If the best compliment a great artist can give a singer is a gig, then it’s fair to say that few vocalists are as heralded as Sharon Hendrix is. Her résumé is a whirlwind tour through the whole history of post-Beatles pop, and it speaks powerfully of her versatility and commitment to her craft. Over a career that spans five decades, she’s exhibited the same total dedication during sessions she’s cut with virtual unknowns as she has when working with undisputed Hall of Famers like Bob Dylan, Elton John, and Stevie Wonder. New wave pop stars like Olivia Newton-John, fearless fusion artists like Billy Cobham, soul pioneers like Dusty Springfield, folk storytellers like Harry Chapin: Sharon Hendrix has sung with them all.

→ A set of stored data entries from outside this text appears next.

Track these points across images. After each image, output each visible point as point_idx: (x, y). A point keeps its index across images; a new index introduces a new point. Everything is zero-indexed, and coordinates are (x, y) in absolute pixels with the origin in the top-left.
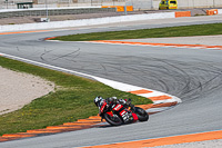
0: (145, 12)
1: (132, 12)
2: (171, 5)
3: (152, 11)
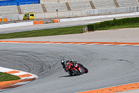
0: (15, 22)
1: (6, 22)
2: (31, 17)
3: (19, 21)
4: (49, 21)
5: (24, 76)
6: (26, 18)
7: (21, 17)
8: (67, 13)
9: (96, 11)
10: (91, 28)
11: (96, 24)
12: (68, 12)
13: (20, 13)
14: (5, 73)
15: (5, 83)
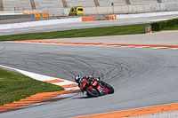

Since 1978, she’s been enlivening the theatrical songs of singer-songwriter Barry Manilow, one of the most successful artists in the history of adult contemporary music. She’s toured the world with him, recorded with him, and duetted with him on his popular 1985 rendition of the soul standard “Ain’t Nothing Like The Real Thing.”

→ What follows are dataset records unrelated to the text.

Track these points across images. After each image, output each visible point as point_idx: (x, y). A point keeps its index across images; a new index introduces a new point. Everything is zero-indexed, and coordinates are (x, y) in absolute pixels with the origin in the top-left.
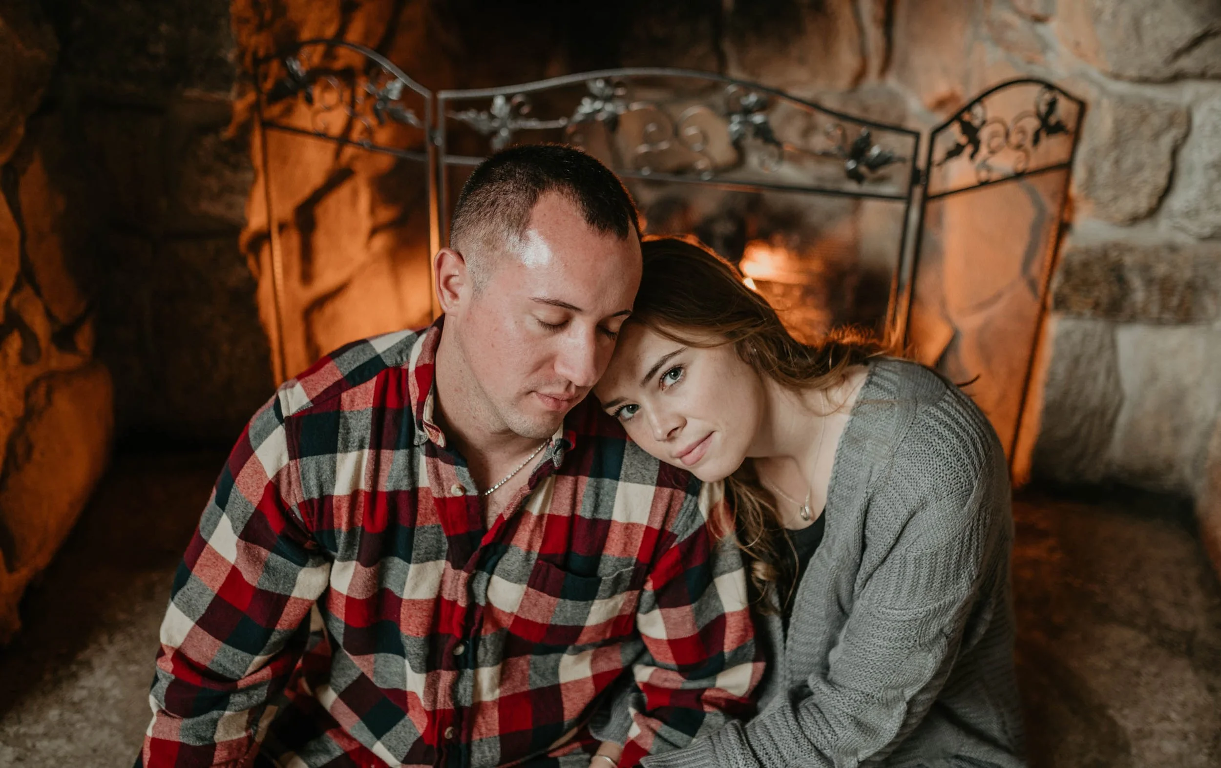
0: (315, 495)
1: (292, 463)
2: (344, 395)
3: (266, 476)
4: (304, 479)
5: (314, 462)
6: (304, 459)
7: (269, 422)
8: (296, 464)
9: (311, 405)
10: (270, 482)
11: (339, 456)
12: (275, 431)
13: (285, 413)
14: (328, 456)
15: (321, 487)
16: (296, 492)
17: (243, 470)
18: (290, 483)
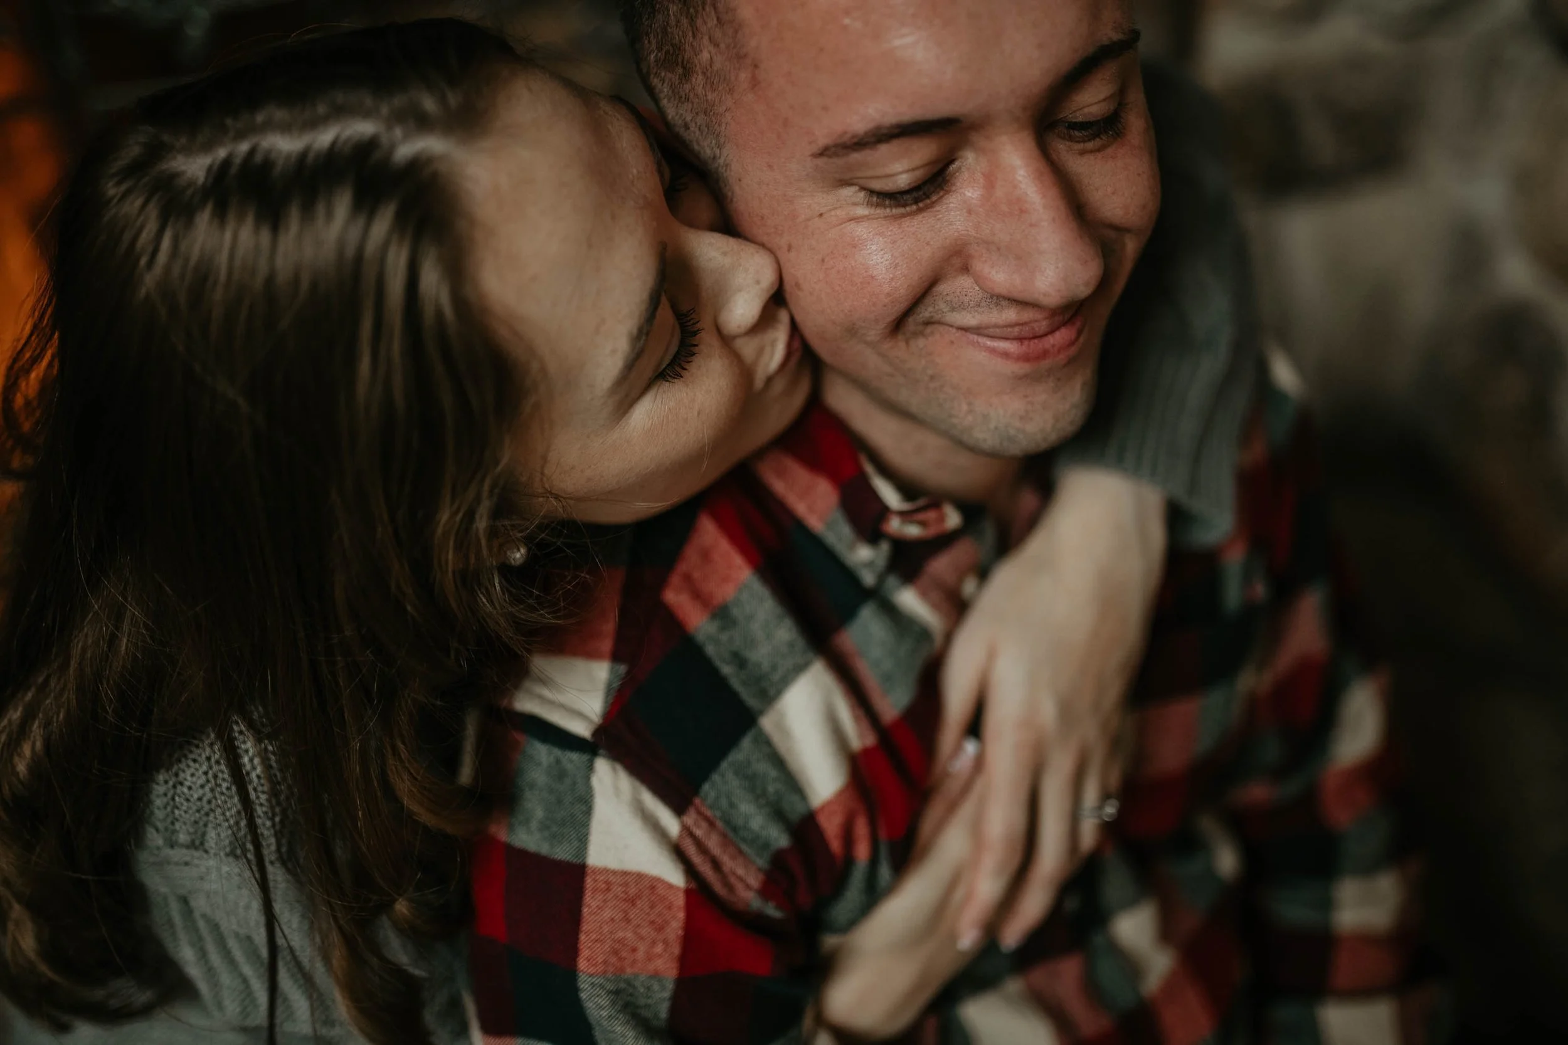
0: (780, 839)
1: (690, 819)
2: (675, 597)
3: (670, 886)
4: (735, 829)
5: (729, 775)
6: (706, 787)
7: (560, 774)
8: (699, 813)
9: (622, 669)
10: (688, 892)
11: (767, 723)
12: (595, 781)
13: (582, 729)
14: (746, 743)
15: (778, 814)
16: (740, 871)
17: (585, 927)
18: (716, 865)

It’s telling that the music Sharon Hendrix makes as a solo artist – music like her recent single “Believe and Become” – sounds remarkably contemporary. She hasn’t discarded a single lesson she’s learned from her time singing with the greats, but she keeps one ear to the radio, determined to put her characteristic spin on modern pop. “Believe and Become” is an empowerment anthem as full-throated and inspiring as anything by Katy Perry or Adele. Hendrix brings all the vocal pyrotechnics that have made her an in-demand support vocalist – she purrs and roars, gets conversational, heats up the room, and just as surely, cools it down to a soothing chill. This is a performance in the truest sense: it crests and ebbs, builds and recedes and builds again, it takes the listener by the hand and tells her an unforgettable story.
The “Believe and Become” clip is a pure showcase: this is Hendrix in complete command, dominating every frame, delivering her message with a combination of warmth and urgency that’s entirely hers. The clip ends as Hendrix raises her voice on behalf of everybody who needs and deserves a second chance.